Donna, however, was lost. Her final cries of “Mommy, mommy, help me. . .” echoed in my mother’s ears for the rest of her days.
Of course, that is not the end of the story. Linda barely survived, with third degree burns over 80% of her two-year-old body. She endured many years of reconstructive surgery. And, we all traveled with her emotionally every step of the way. My parents were both shattered by their loss, but bravely decided to go on and build a family. They decided to have me. But, that’s another story.
It was always clear why my mother felt that the world was a random place, that indeed, anything could happen. Planes fall from the sky -she knew that to be a fact of her life.
But, with my son’s birth, it was my turn to imagine every possible calamity that could happen to my baby in my absence. Whenever I would round the corner to my house, my heart would begin to race, my palms sweat until I saw that he was safely playing inside, or asleep in his crib. I was often close to a panic and my visions were visceral. I could feel him falling, cracking his little head onto the hard asphalt driveway. Blood spurting and ambulances screaming. It was graphic and physical, a weight in my chest.
I always tolerated Mom’s fears for me. Although, as I got older I would screen many of my activities that I knew would alarm her. I didn’t mention flying a glider until I was safely on the ground again. She didn’t need to know about the time I jumped out of a plane at all! Really, what would be the point?
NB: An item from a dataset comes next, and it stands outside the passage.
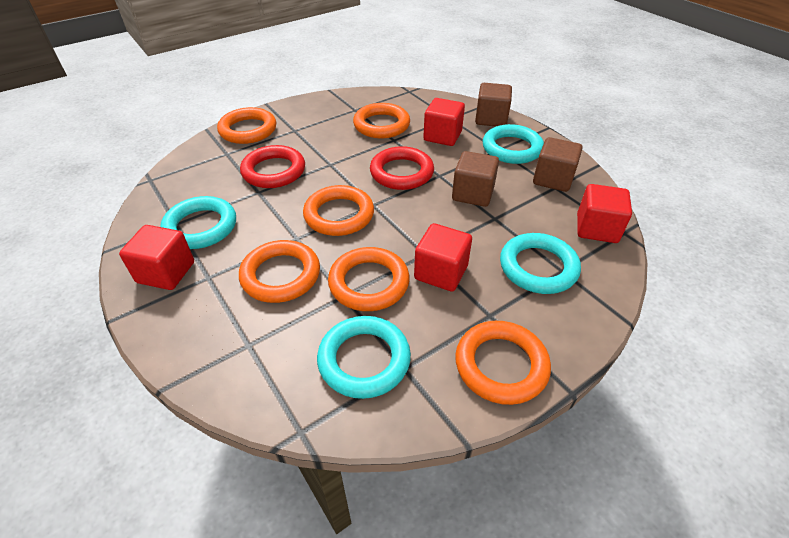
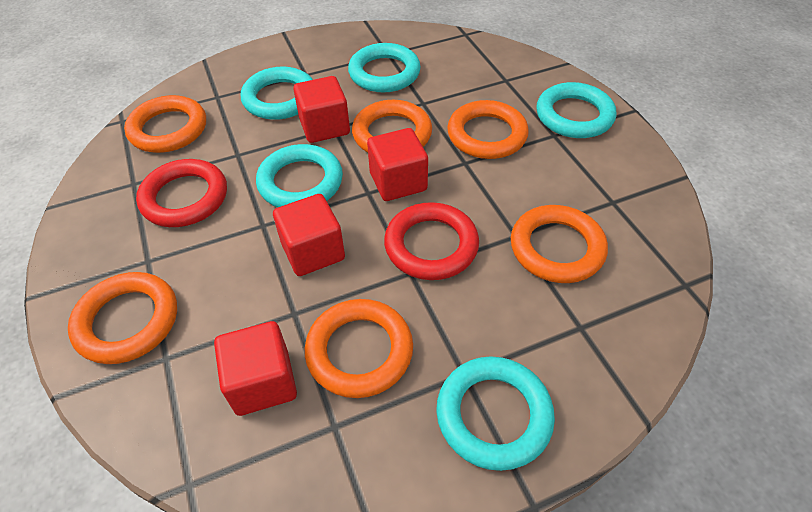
brown cube: 3 -> 0
turquoise ring: 4 -> 5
Now, I understand what it cost her to let me go. To let me live my life free of the awareness of how tentative our lives are. The knowledge that we are held here with the stability of a mere twist-tie. Knowing that she could do that, after her loss – that she could still hold on to the hope of joy in everyday life, and ultimately give that to me, finally gave me the courage to do the same with my boy. To let him go, unhindered, into the life he chooses.
But, honestly, I am fine with it if he decides not to tell me about some escapades he knows may worry me. I’m pretty sure he already has a very sophisticated screening mechanism in place when it comes to sharing information about his travels. I believe I am now on a need-to-know basis. Which means, only if I have to pick him up somewhere!
When he has his own child — and these same kinds of fears inevitably unearth themselves from the deep freeze of his consciousness, I hope I can help him understand our legacy and move beyond it. Or, at least, hover gently.